『溶鉱炉の火は消えたり 八幡製鉄所の大罷工記録』(2)
三 口火を点ずる者
此の年八月十日、「アニキトク」の急電を受けて、私は東京から八幡に帰つた。
瀕死の長兄の枕頭に、また忌中の幾日かを私は懶う(ものう)く過ごした。然し、私は眼を閉ぢてはゐない。労働都市八幡の状勢をぢつと凝視してゐた。

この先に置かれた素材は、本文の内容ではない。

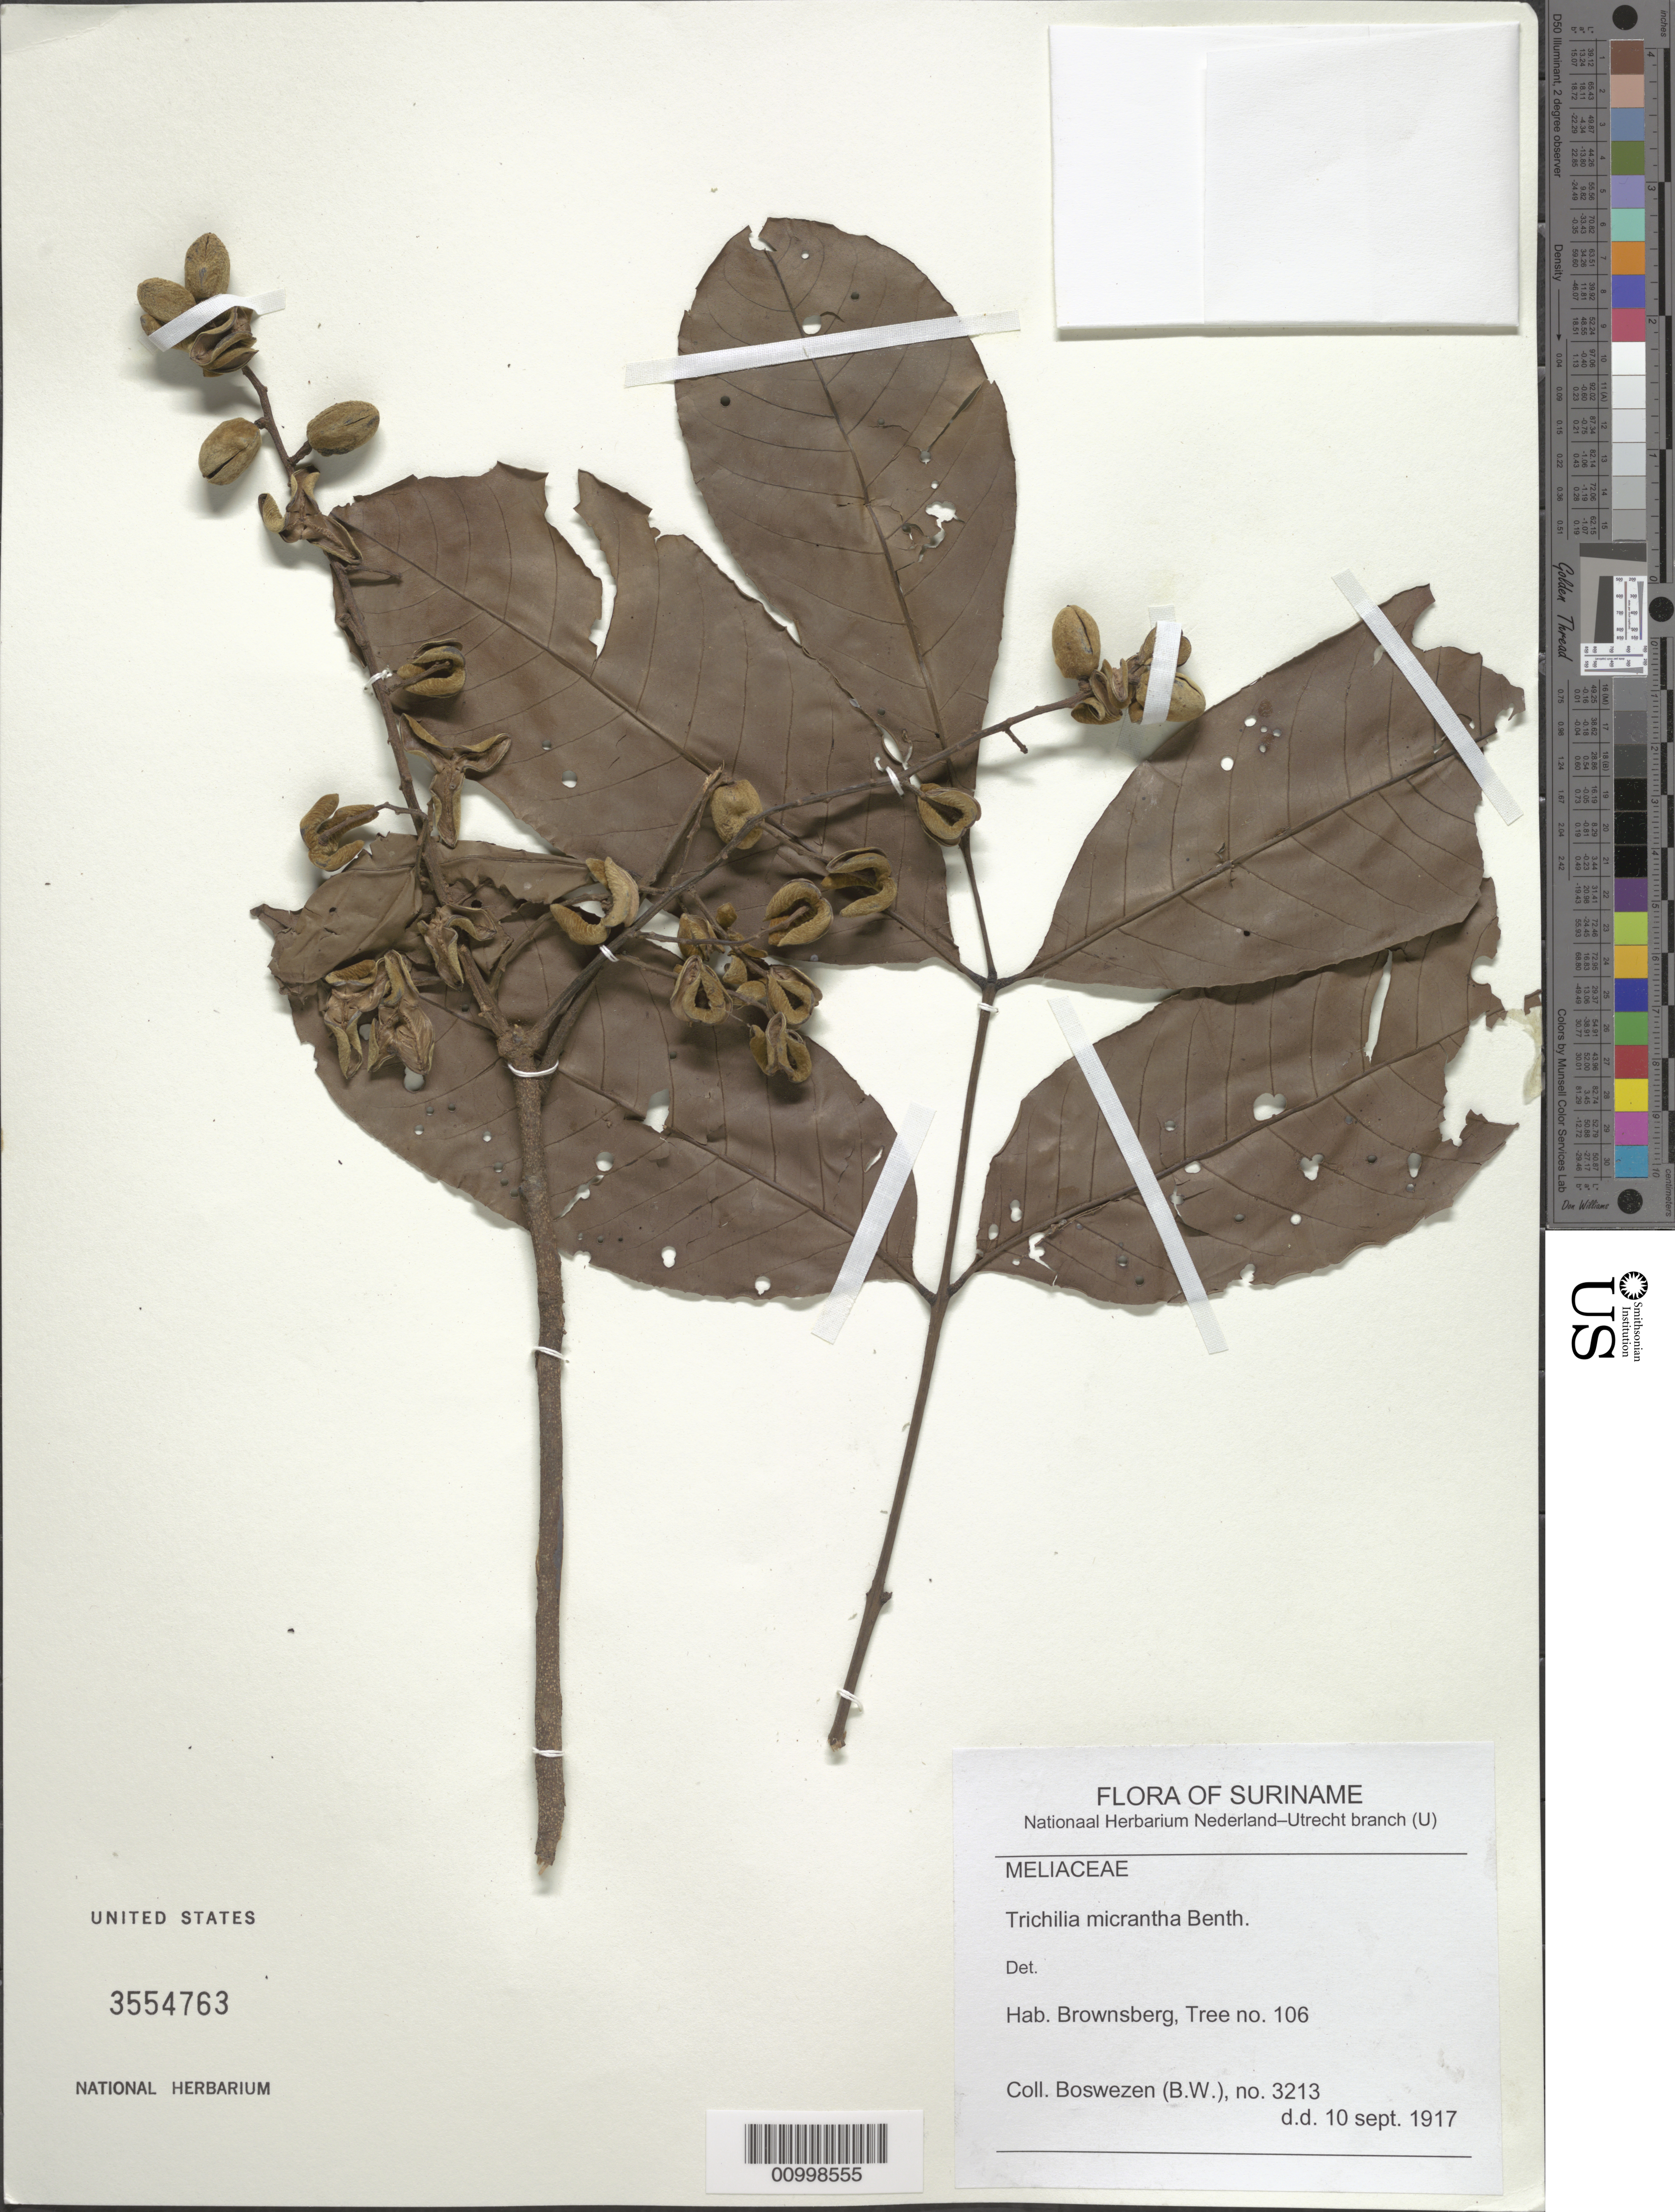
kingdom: Plantae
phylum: Tracheophyta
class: Magnoliopsida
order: Sapindales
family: Meliaceae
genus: Trichilia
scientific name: Trichilia micrantha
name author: Benth.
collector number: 3213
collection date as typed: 10-Sep-17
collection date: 1917-09-10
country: Suriname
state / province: Brokopondo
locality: Brownsberg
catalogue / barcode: US 3554763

戦争、鉄価の大暴騰、製鉄所は未曾有の活気を呈してゐる。労働者の数は此の二三年間に倍増した。割増、戦時手当等の柔かい鞭で叩かれながら、職工は息をも吐(つ)かずに働き続けてゐる。製鉄所の利得は四五千万円を唱へる。だが、此の繁栄の裏に、燃ゆるが如き不平不満が、煤煙と機械油とに汚れた労働服の裡に生成しつゝあつた。
叩けば響き、押せば動くのだ。
それを抑えてゐるものは何だ。官設工場特有の根強き官僚的、××的支配力である。殊に、数年前の全国民を驚倒せしめ、憤怒せしめた押川長官時代の疑獄事件以後の製鉄所当局の緊張振りは、職工に対する堅固なる統制となり、労働者の組織化を極力抑制してゐる。同時に、官設工場従業員の持つ一種の官僚的矜持、空疎な××主義的精神が、底から湧き上がつてくる賃金奴隷としての反抗意識を抑圧し、やゝともすれば、自己欺瞞の陶酔に陥る。加ふるに、空前の好景気。脈々たる抗心を胸底に蔵しながら、各種の原由に制縛(せいばく)せられて、爆発の端緒を掴み得ないで居る。
叩けば響き、押せば動く。が、叩く者がゐない。グツと一と押し、力強く押し出す手がない。
巨巌は山嶺に横たわる。グツと一と押しだ。あとは急坂を逆落としに……。然し、放つておけば窒息だ。衝戟(しょうげき)がいる。血の出る衝戟が。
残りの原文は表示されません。